Two Bedtime Hacks for Better Sleep

  1. Keep your room cool, between 65 and 68 degrees. Cooler temps calm hot flashes and night sweats.
  2. Put a damp washcloth in the fridge before bed. When you wake up in a sweat, grab it for instant relief.

Three Foods to Support Your Hormones

  • Avocados: healthy fats that boost hormone production.
  • Leafy greens: spinach and kale are loaded with magnesium to ease mood swings and sleep issues.
  • Salmon: omega-3s to improve circulation, mood, and vitality.

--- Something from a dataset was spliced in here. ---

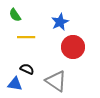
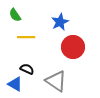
blue triangle: rotated 21 degrees clockwise
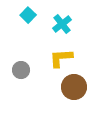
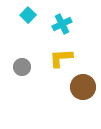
cyan cross: rotated 12 degrees clockwise
gray circle: moved 1 px right, 3 px up
brown circle: moved 9 px right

Two Simple Ways to Rekindle Intimacy

  1. Talk openly. Tell your partner what feels good, what doesn’t, and laugh about the awkwardness together.
  2. Add creativity. Try new routines, small touches, and moments of tenderness that take pressure off performance.

So What Now

Here’s the truth. Menopause isn’t the end of youth, it’s the beginning of wisdom. It’s the time when we finally say, “I know who I am, and I’m not apologizing for it.”

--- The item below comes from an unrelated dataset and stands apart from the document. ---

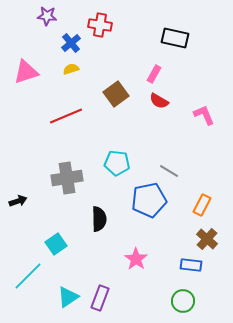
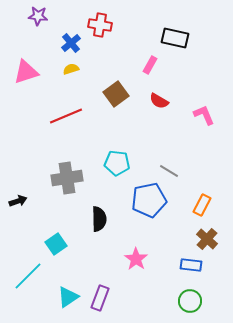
purple star: moved 9 px left
pink rectangle: moved 4 px left, 9 px up
green circle: moved 7 px right
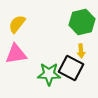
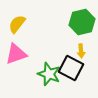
pink triangle: rotated 10 degrees counterclockwise
green star: rotated 20 degrees clockwise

We’ve survived the teen years, the 20s hustle, the 30s balancing act, and the 40s reality check. Now we’re stepping into the years of owning our truth, speaking our mind, and living without shame.

So yes, menopause is messy. It’s sweaty, it’s emotional, it’s unpredictable. But it’s also freeing. Because if you can survive this, sis, you can survive anything.

Final Sip on the Deck

So pour yourself that glass of wine, or steep that hot tea. Let’s sit here together, laugh at the madness, cry when we need to, and keep encouraging each other. Menopause may be loud, but so are we. And we’re not going quietly into the night.

We’re going boldly, with humor, grace, and a sisterhood that’s unshakable.

So here’s my final word. Menopause doesn’t define us. We define it. And together, we’ll keep turning these hot flashes into cold truths that set us free.

Cheers, sis. You’re not alone. You’re powerful, hilarious, and absolutely unstoppable.